Residents, relatives of victim want police to padlock gas station where man was slain

- By Jean Marbella

As the vigil for a man who was killed there a week ago got underway Saturday, the BP gas station that residents want shuttered as a neighborho­od nuisance was indeed closed. A business they say needs more security had it, with a guard in an SUV with flashing lights asking anyone approachin­g to stay on the other side of the yellow crime tape stretched across the entry off Havenwood Road in Original Northwood.

“It’s crazy. Now they can get security — for a protest,” said Jamar Day, 34, who organized the vigil and rally to call for the gas station to be padlocked.

Day is the nephew of Albert Stevenson Jr., 56, who was shot and killed when he stopped at the station’s store for cigarettes and a soft drink on Sunday.

About 50 people, including relatives of Stevenson, nearby residents and two Baltimore City Council members gathered next to the station to light candles for the homicide victim and urge that it be padlocked.

“This service station has been a thorn in the side for years,” Darlene Thomas, 76, Stevenson’s mother.

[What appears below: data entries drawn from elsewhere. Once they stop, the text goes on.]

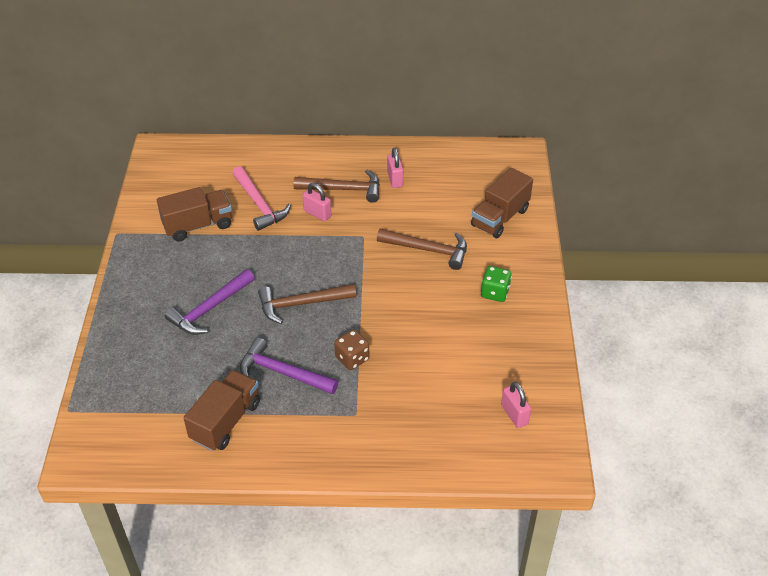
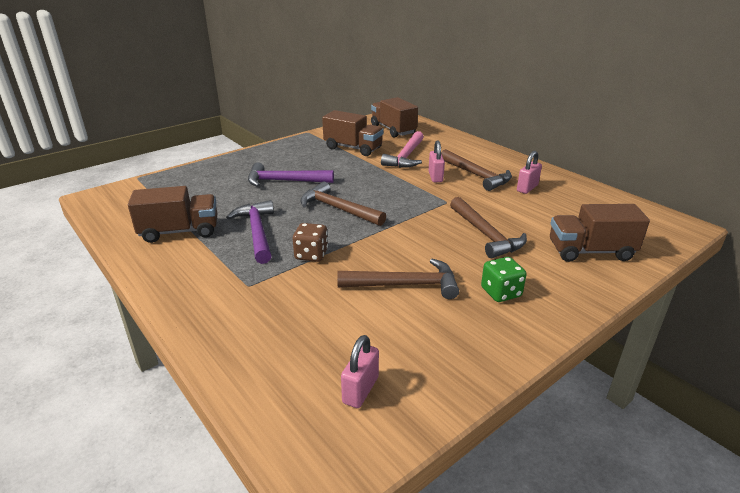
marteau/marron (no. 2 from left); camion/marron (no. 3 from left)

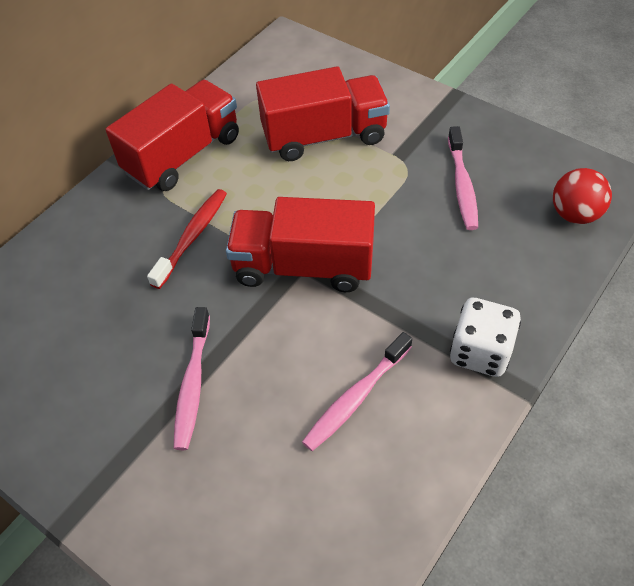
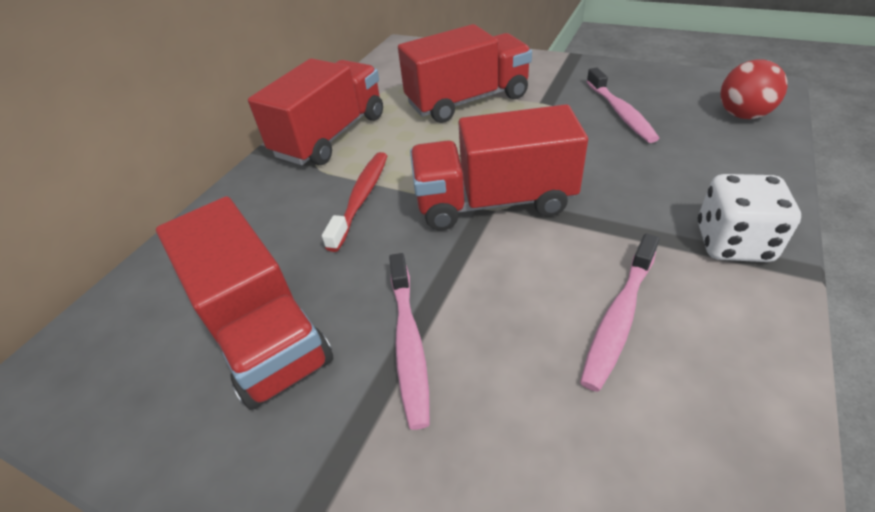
camion/rouge (no. 1 from left)

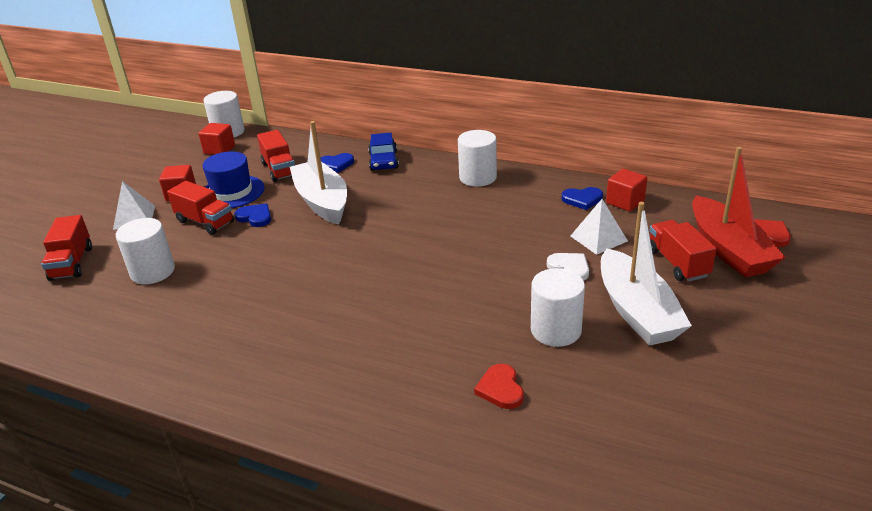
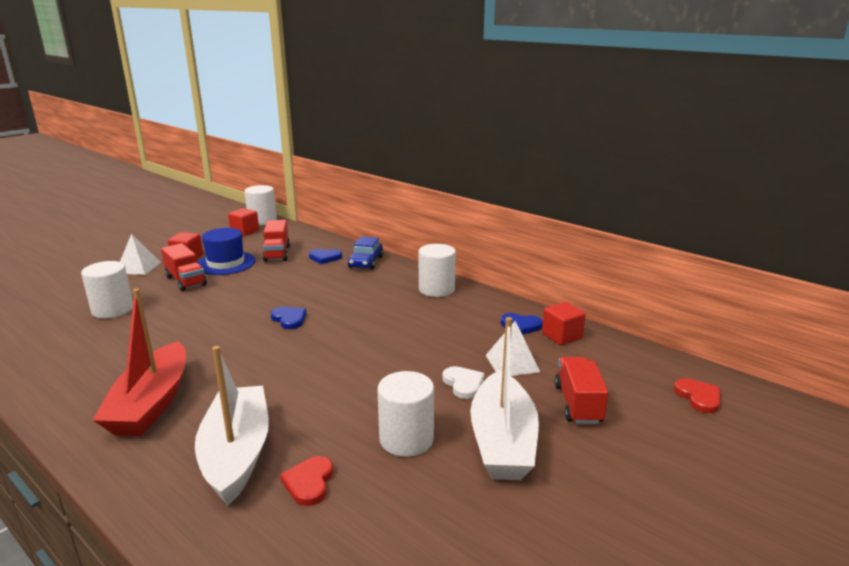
camion/rouge (no. 1 from left in the first image); cœur/bleu (no. 1 from left); bateau/blanc (no. 1 from left); bateau/rouge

He lived with her near the station, but like others at the rally, she said they generally avoided it.

Residents say they’ve witnessed drug dealing at the station, and they’ve heard of robberies and other crimes.

Police Department records show there were 81 calls to 911 about the station in the past three months. The most complaints, 33, were for disorderly people, with 16 calls referring to drugs.

“This is a focus area for deployment and proactive enforcemen­t,” said Lindsey Eldridge, spokeswoma­n for the police department.

Neighbors say the gas station has long been a problem, and decry that it has remained even as the area around it has been spruced up by a $50 million redevelopm­ent, Northwood Commons, with a new Lidl supermarke­t and other stores and restaurant­s.

“We don’t get our gas here,” said Lauren Devine, 40, who lives nearby and brought her two young daughters to the rally and vigil. “They’ll witness drug activity here.”

“This gas station is uglier and uglier,” her 11-year-old daughter Lilah piped in.

She and other neighbors came bearing signs calling for the station to be shut down. The crowd chanted “Shut it down,” and listened as relatives and neighborho­od representa­tives spoke and called for action.

Day asked for a moment of silence, then the crowd lit candles, which on the cold windy afternoon did not remain lit for long.

Day said before the rally that his uncle was driving a friend home when he stopped at the station. He was at the cashier, asking for cigarettes and ready to pay and leave when he was shot.

“He was at the cash register with a Pepsi in his hand,” Day said. “Who’s going to be next?”

Attending the rally were Baltimore City Council members Ryan Dorsey, who represents the district, and Odette Ramos of an adjacent district. Both said they supported padlocking the business. Dorsey said he talked to the Northeast District police commander the day after the homicide and said he understood the process to get the station padlocked was in progress.

“We’ve heard concerns for years,” Dorsey said. “There have been enough incidents to warrant the police department to utilize the padlock law.”

Police have used the padlock law to close businesses that they say are complicit in crime, such as a BP station in West Baltimore in 2016.

Donald Young, 57, who lives nearby, called for help from City Hall as well, saying he only sees Mayor Brandon Scott at what he calls “glamour events.

“The mayor needs to do the job he said he was going to do when he was running,” Young said. “That’s to stop the gun violence.”

For Thomas, it was difficult being at the site where her only child was killed, where a window apparently shattered during the shooting remained boarded up.

“It’s even hard to drive past,” she said. “But something has to be done.”